The foster mother said that the current child is the second one she has fostered. The first child has grown both in age and financial capacity and is now supporting her with some family expenses. “I fostered the other child for over ten years, since 2006. He now has a car and house and even supports my child to pay tuition fees at university,” she said. Mukandahinyuka urges families with financial capacity to foster such children lacking parental care.

Julienne Musengimana, another mother from Nyamirama sector, Rurambi cell, is also fostering  two of her sister’s children. “My sister gave birth to three children from different men. Only one child is being kept at his father while I am keeping the two since their mother is also suffering from mental disorders. Their fathers have rejected them. The girl is in S3 secondary school and the boy is in P6. They live the same way we live. SOS Children’s Villages Rwanda  pays their school fees. I have three children of my own besides the others I am fostering. However, my financial capacity is not enough to satisfy all that they need,” she said.

Why the training

According to John Kagaju, the Coordinator of Community Action for Quality Alternative Care and Protection, training foster families on improving care was founded on research findings that despite being fostered, children face issues of lacking access to some rights such as education, health insurance, and birth registration.

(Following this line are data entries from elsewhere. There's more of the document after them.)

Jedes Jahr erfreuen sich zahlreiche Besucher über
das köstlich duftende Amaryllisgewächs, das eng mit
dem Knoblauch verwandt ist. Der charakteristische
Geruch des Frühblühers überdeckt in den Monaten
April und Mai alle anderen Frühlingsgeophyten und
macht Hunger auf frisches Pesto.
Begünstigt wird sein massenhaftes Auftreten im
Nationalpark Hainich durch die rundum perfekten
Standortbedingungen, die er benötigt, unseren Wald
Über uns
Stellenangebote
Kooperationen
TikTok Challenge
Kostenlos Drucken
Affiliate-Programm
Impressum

The programme, from 2017 to 2019, is helping 50 children who lost parental care and joined 38 foster care or kinship care families in Nyamirama, Ruramira and Mukarange sectors of Kayonza district. It trains those families on how to care for them and allow them to access their rights. “For instance, analysis showed that of those 50 children, 41 had reached school going age but only 21 children had gone to school. The project helped them to rejoin,” Kagaju said.

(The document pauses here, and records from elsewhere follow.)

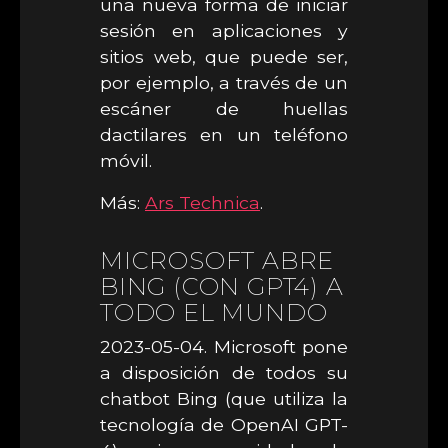
una nueva forma de iniciar
sesión en aplicaciones y
sitios web, que puede ser,
por ejemplo, a través de un
escáner de huellas
dactilares en un teléfono
móvil.
Más:
Ars Technica
.
MICROSOFT ABRE
BING (CON GPT4) A
TODO EL MUNDO
2023-05-04. Microsoft pone
a disposición de todos su
chatbot Bing (que utiliza la
tecnología de OpenAI GPT-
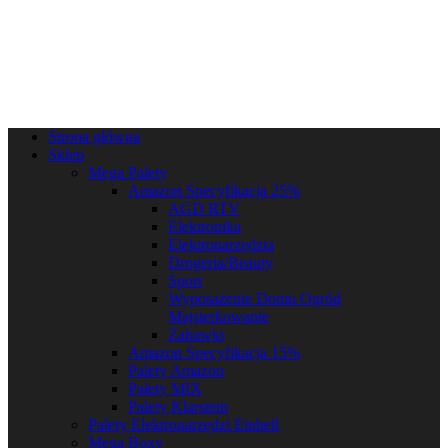
Strona główna
Sklep
Mega Palety
Amazon Specyfikacja 25%
AGD RTV
Elektronika
Elektronarzędzia
Drogeria/Beauty
Sport
Wyposażenie Domu Ogród
Majsterkowanie
Zabawki
Amazon Specyfikacja 15%
Palety Amazon
Palety MIX
Palety Klarstein
Palety Elektronarzędzi Einhell
Mega Boxy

Each family received Rwf174, 000 to start a small income-generating activity that will help improve the children’s care and satisfy their needs such as education when the project ends. “They can do farming, rear domestic animals and sell their agricultural products. We also do advocacy so that the government increases its commitment and resources to implement alternative care guidelines, help children join families, go back to school and get birth registration,” he said.

In terms of capacity building, 20 staff of SOS Children’s Villages Rwanda  were trained on alternative care guidelines, policy and budget analysis, and 10 local partners were trained on alternative care and child protection.